START SUPPLIED INFORMATION

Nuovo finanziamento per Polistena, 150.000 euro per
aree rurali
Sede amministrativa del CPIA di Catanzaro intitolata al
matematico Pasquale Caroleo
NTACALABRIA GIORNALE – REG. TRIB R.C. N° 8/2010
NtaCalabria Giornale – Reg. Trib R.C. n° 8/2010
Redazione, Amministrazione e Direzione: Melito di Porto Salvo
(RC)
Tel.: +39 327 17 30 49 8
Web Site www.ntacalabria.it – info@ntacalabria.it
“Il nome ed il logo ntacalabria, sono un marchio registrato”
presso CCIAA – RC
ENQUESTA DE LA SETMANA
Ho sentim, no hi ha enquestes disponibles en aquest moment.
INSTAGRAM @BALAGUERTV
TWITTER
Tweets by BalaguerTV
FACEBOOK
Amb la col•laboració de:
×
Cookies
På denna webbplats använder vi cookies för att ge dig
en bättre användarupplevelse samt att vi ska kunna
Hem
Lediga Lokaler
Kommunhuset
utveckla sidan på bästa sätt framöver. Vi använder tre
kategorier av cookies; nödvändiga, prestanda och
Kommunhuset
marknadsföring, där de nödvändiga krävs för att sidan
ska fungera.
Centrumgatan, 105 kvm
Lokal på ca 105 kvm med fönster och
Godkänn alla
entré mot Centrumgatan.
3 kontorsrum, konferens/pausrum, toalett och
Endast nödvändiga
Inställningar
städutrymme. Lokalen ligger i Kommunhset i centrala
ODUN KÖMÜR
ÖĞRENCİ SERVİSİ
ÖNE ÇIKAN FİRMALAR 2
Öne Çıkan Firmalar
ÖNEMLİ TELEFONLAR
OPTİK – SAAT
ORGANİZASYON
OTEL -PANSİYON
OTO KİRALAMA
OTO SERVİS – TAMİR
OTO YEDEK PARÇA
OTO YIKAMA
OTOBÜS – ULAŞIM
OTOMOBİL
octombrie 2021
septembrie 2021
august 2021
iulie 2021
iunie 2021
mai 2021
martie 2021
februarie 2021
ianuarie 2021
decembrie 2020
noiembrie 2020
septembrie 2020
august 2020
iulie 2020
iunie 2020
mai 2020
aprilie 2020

END SUPPLIED INFORMATION

Render every line of text in the records above as a JSON list of strings, one string per line, leaving out blank lines.

[RESULT FOR THIS TASK]:
[
  "Nuovo finanziamento per Polistena, 150.000 euro per",
  "aree rurali",
  "Sede amministrativa del CPIA di Catanzaro intitolata al",
  "matematico Pasquale Caroleo",
  "NTACALABRIA GIORNALE – REG. TRIB R.C. N° 8/2010",
  "NtaCalabria Giornale – Reg. Trib R.C. n° 8/2010",
  "Redazione, Amministrazione e Direzione: Melito di Porto Salvo",
  "(RC)",
  "Tel.: +39 327 17 30 49 8",
  "Web Site www.ntacalabria.it – info@ntacalabria.it",
  "“Il nome ed il logo ntacalabria, sono un marchio registrato”",
  "presso CCIAA – RC",
  "ENQUESTA DE LA SETMANA",
  "Ho sentim, no hi ha enquestes disponibles en aquest moment.",
  "INSTAGRAM @BALAGUERTV",
  "TWITTER",
  "Tweets by BalaguerTV",
  "FACEBOOK",
  "Amb la col•laboració de:",
  "×",
  "Cookies",
  "På denna webbplats använder vi cookies för att ge dig",
  "en bättre användarupplevelse samt att vi ska kunna",
  "Hem",
  "Lediga Lokaler",
  "Kommunhuset",
  "utveckla sidan på bästa sätt framöver. Vi använder tre",
  "kategorier av cookies; nödvändiga, prestanda och",
  "Kommunhuset",
  "marknadsföring, där de nödvändiga krävs för att sidan",
  "ska fungera.",
  "Centrumgatan, 105 kvm",
  "Lokal på ca 105 kvm med fönster och",
  "Godkänn alla",
  "entré mot Centrumgatan.",
  "3 kontorsrum, konferens/pausrum, toalett och",
  "Endast nödvändiga",
  "Inställningar",
  "städutrymme. Lokalen ligger i Kommunhset i centrala",
  "ODUN KÖMÜR",
  "ÖĞRENCİ SERVİSİ",
  "ÖNE ÇIKAN FİRMALAR 2",
  "Öne Çıkan Firmalar",
  "ÖNEMLİ TELEFONLAR",
  "OPTİK – SAAT",
  "ORGANİZASYON",
  "OTEL -PANSİYON",
  "OTO KİRALAMA",
  "OTO SERVİS – TAMİR",
  "OTO YEDEK PARÇA",
  "OTO YIKAMA",
  "OTOBÜS – ULAŞIM",
  "OTOMOBİL",
  "octombrie 2021",
  "septembrie 2021",
  "august 2021",
  "iulie 2021",
  "iunie 2021",
  "mai 2021",
  "martie 2021",
  "februarie 2021",
  "ianuarie 2021",
  "decembrie 2020",
  "noiembrie 2020",
  "septembrie 2020",
  "august 2020",
  "iulie 2020",
  "iunie 2020",
  "mai 2020",
  "aprilie 2020"
]